Nous nous sommes connus à Turin, où deux fois par an, nous nous retrouvions en tant que membres du jury du Prix Grinzane Cavour, créé et animé de main de maître par le très regretté Giuliano Soria, professeur de littérature latino-américaine à l’université de Rome.
Je dirais que Sepulveda était méditerranéen, lui, né au Chili d’un père d’origine andalouse et d’une mère d’origine indienne de la tribu Mapuche. Méditerranéen dans le sens de la chaleur amicale immédiate, de la générosité naturelle et de l’amitié simple.
«Le vieux qui lisait des romans d’amour» est l’histoire d’un homme veuf, connaisseur de la forêt amazonienne, de son peuple et de la barbarie des blancs qui ont massacré ces Indiens d’Amérique latine en toute impunité. Il s’appelle Antonio José Bolivar. Voici comment commence le roman:
«Le ciel était une panse d’un âne gonflée qui pendait très bas, au-dessus des têtes. Le vent tiède et poisseux balayait les feuilles éparses qui ornaient la façade de la mairie.»

* * *

## Travail demandé:
Recopiez sans rien changer le passage du texte consacré à Sepulveda qui commence par les mots contenant «Je dirais que» et s'achève sur «de l’amitié simple.». Les données qui suivent ne sont pas nécessaires.

## Données fournies:
* * *

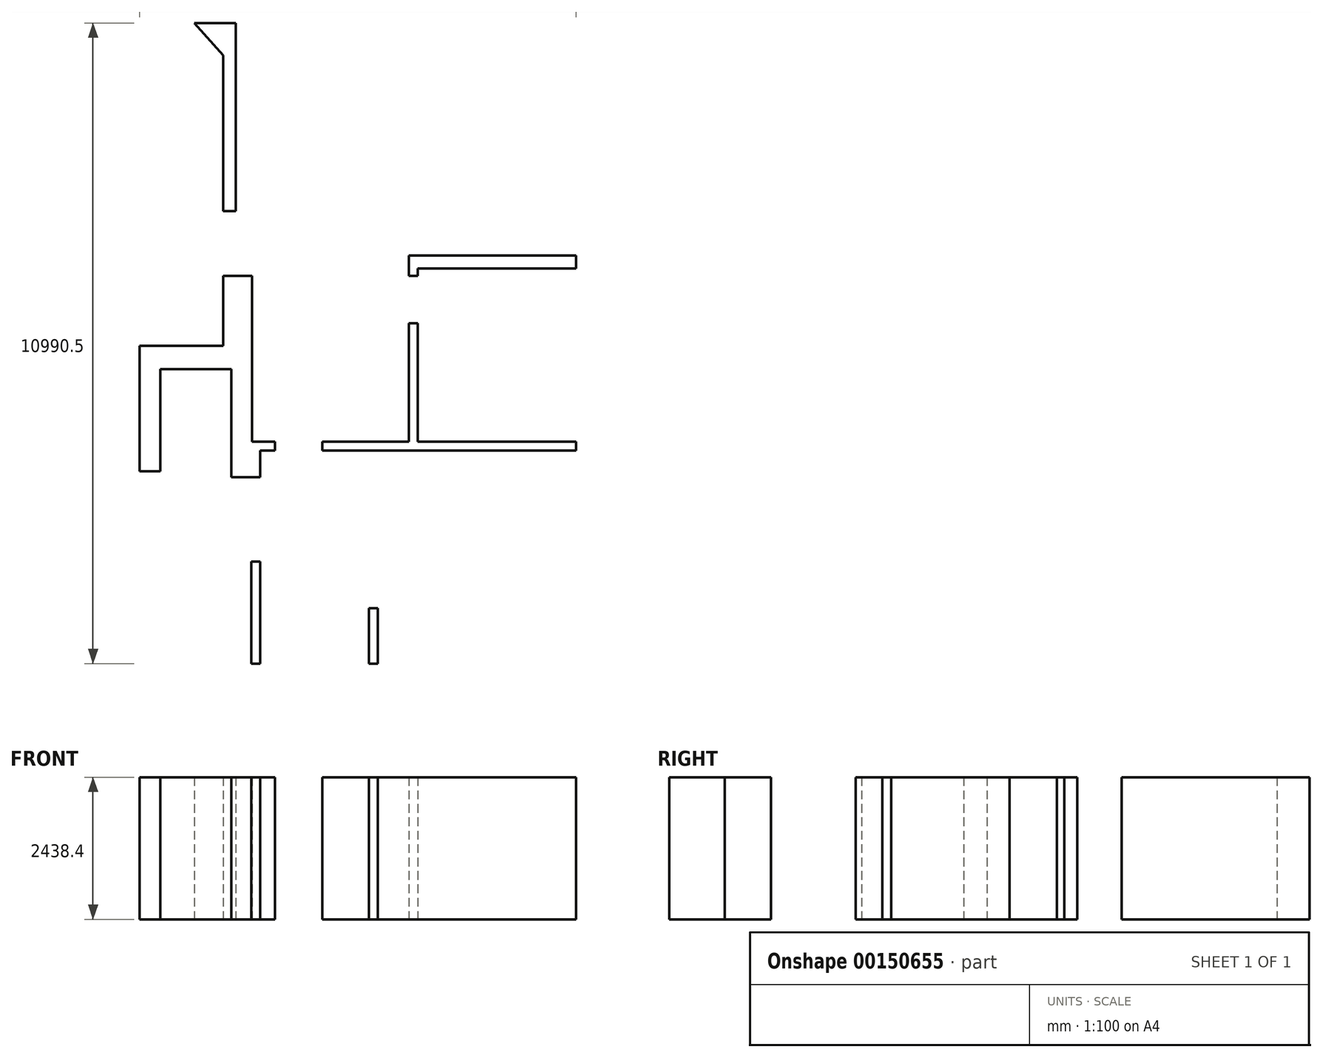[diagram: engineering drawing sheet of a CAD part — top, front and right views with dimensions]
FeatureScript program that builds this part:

* * *

## Réponse:
Je dirais que Sepulveda était méditerranéen, lui, né au Chili d’un père d’origine andalouse et d’une mère d’origine indienne de la tribu Mapuche. Méditerranéen dans le sens de la chaleur amicale immédiate, de la générosité naturelle et de l’amitié simple.